Bref, ces enseignes ont parfaitement identifié les besoins d’une jeunesse parfois snobée par d’autres établissements. A un détail près: la nourriture servie ne répond en rien à leurs besoins nutritionnels. De quoi faire flamber les risques de surpoids et d’obésité. Une étude de Sciensano, publiée en 2022, confirme d’ailleurs un «lien évident» entre les environnements alimentaires malsains autour des écoles et le statut pondéral des enfants. «La proposition d’Auderghem a donc le mérite de tirer la sonnette d’alarme à cet égard, insiste Laurence Doughan. C’est un levier local très intéressant qui pourrait, je l’espère, faire des émules à d’autres niveaux de pouvoir.»
Mais les barrières fiscales sont-elles réellement capables de freiner l’essor de telles «machines à fric»? Alors qu’en 2024, le chiffre d’affaires des fast-food a dépassé les 900 millions d’euros en Belgique (un tiers de plus qu’en 2019), une taxe de 10.000 euros apparaît bien dérisoire. «Une journée d’ouverture peut leur rapporter le double, estime Laurence Doughan. La taxe sera donc très rapidement amortie pour eux, ce qui remet en doute ses capacités dissuasives.»
«Un leurre absolu»
Tout porte également à croire que McDo & Co ne resteront pas les bras croisés. «Ces grands groupes sont terriblement armés sur le plan juridique pour lutter contre ce genre d’atteintes, rappelle l’experte en politique nutritionnelle. Face à un pouvoir local comme Auderghem, c’est un peu David contre Goliath.» Outre des «budgets colossaux», les chaînes de fast-food disposent également d’un puissant réseau d’influence. «Ils vont user de lobbying auprès de la Région et du fédéral, en rappelant notamment à quel point ils participent à l’activité économique du pays, via la création de nombreux emplois, prédit Laurence Doughan. Un argument de poids alors que la liberté d’entreprendre est considérée par certains politiques comme une valeur fondamentale de notre société.»
«Ces grands groupes sont terriblement armés sur le plan juridique pour lutter contre ce genre d’atteintes.
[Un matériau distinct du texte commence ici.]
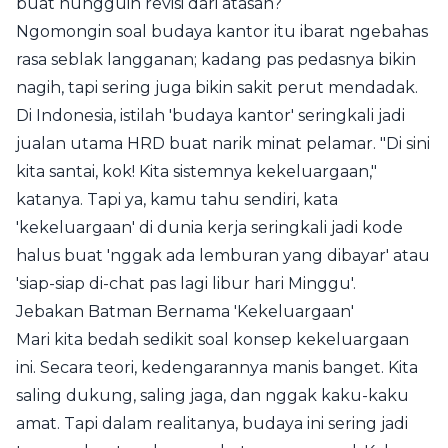
buat nungguin revisi dari atasan?
Ngomongin soal budaya kantor itu ibarat ngebahas
rasa seblak langganan; kadang pas pedasnya bikin
nagih, tapi sering juga bikin sakit perut mendadak.
Di Indonesia, istilah 'budaya kantor' seringkali jadi
jualan utama HRD buat narik minat pelamar. "Di sini
kita santai, kok! Kita sistemnya kekeluargaan,"
katanya. Tapi ya, kamu tahu sendiri, kata
'kekeluargaan' di dunia kerja seringkali jadi kode
halus buat 'nggak ada lemburan yang dibayar' atau
'siap-siap di-chat pas lagi libur hari Minggu'.
Jebakan Batman Bernama 'Kekeluargaan'
Mari kita bedah sedikit soal konsep kekeluargaan
ini. Secara teori, kedengarannya manis banget. Kita
saling dukung, saling jaga, dan nggak kaku-kaku
amat. Tapi dalam realitanya, budaya ini sering jadi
Face à un pouvoir local comme Auderghem, c’est un peu David contre Goliath.»
Quelles qu’en soient les conséquences, la mesure ne modifiera sans doute pas en profondeur les habitudes alimentaires de la population. «Ces compagnies ont une responsabilité évidente dans l’équation, mais croire qu’en fermant tous les fast-foods, les gens se nourriront mieux, c’est un leurre absolu», insiste Laurence Doughan. L’experte du SPF Santé Publique appelle à travailler de front sur la prévention, l’éducation nutritionnelle dès le plus jeune âge et la régulation de la publicité. «Car on oublie souvent qu’au-delà de leur puissance foncière, ces grandes chaînes ont également un pouvoir marketing indéniable. D’où la nécessité de cibler en priorité ces grandes enseignes, plutôt que le durum ou le fritkot du quartier, incapables d’investir autant dans la publicité.»